- **Problem requirements**
Return each line of the records below that contains the word "LIST".
::::::
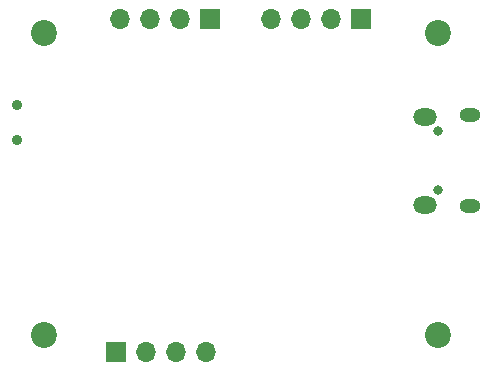
<source format=gbr>
%TF.GenerationSoftware,KiCad,Pcbnew,(6.0.10)*%
%TF.CreationDate,2023-05-01T12:45:21+05:45*%
%TF.ProjectId,arduino,61726475-696e-46f2-9e6b-696361645f70,rev?*%
%TF.SameCoordinates,Original*%
%TF.FileFunction,Soldermask,Bot*%
%TF.FilePolarity,Negative*%
%FSLAX46Y46*%
G04 Gerber Fmt 4.6, Leading zero omitted, Abs format (unit mm)*
G04 Created by KiCad (PCBNEW (6.0.10)) date 2023-05-01 12:45:21*
%MOMM*%
%LPD*%
G01*
G04 APERTURE LIST*
%ADD10O,0.800000X0.800000*%
%ADD11O,1.800000X1.150000*%
%ADD12O,2.000000X1.450000*%
%ADD13R,1.700000X1.700000*%
%ADD14O,1.700000X1.700000*%
%ADD15C,2.200000*%
%ADD16C,0.900000*%
G04 APERTURE END LIST*
D10*
%TO.C,J4*%
X119100000Y-83900000D03*
X119100000Y-78900000D03*
D11*
X121850000Y-85275000D03*
D12*
X118050000Y-77675000D03*
D11*
X121850000Y-77525000D03*
D12*
X118050000Y-85125000D03*
%TD*%
D13*
%TO.C,J3*%
X112630000Y-69400000D03*
D14*
X110090000Y-69400000D03*
X107550000Y-69400000D03*
X105010000Y-69400000D03*
%TD*%
D15*
%TO.C,H1*%
X85750000Y-70600000D03*
%TD*%
%TO.C,H3*%
X85750000Y-96200000D03*
%TD*%
D16*
%TO.C,SW1*%
X83495000Y-76700000D03*
X83495000Y-79700000D03*
%TD*%
D14*
%TO.C,J1*%
X92210000Y-69400000D03*
X94750000Y-69400000D03*
X97290000Y-69400000D03*
D13*
X99830000Y-69400000D03*
%TD*%
D15*
%TO.C,H2*%
X119150000Y-70600000D03*
%TD*%
D13*
%TO.C,J2*%
X91870000Y-97620000D03*
D14*
X94410000Y-97620000D03*
X96950000Y-97620000D03*
X99490000Y-97620000D03*
%TD*%
D15*
%TO.C,H4*%
X119150000Y-96200000D03*
%TD*%
M02*

</source>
::::::
- **Task answer**
G04 APERTURE LIST*
G04 APERTURE END LIST*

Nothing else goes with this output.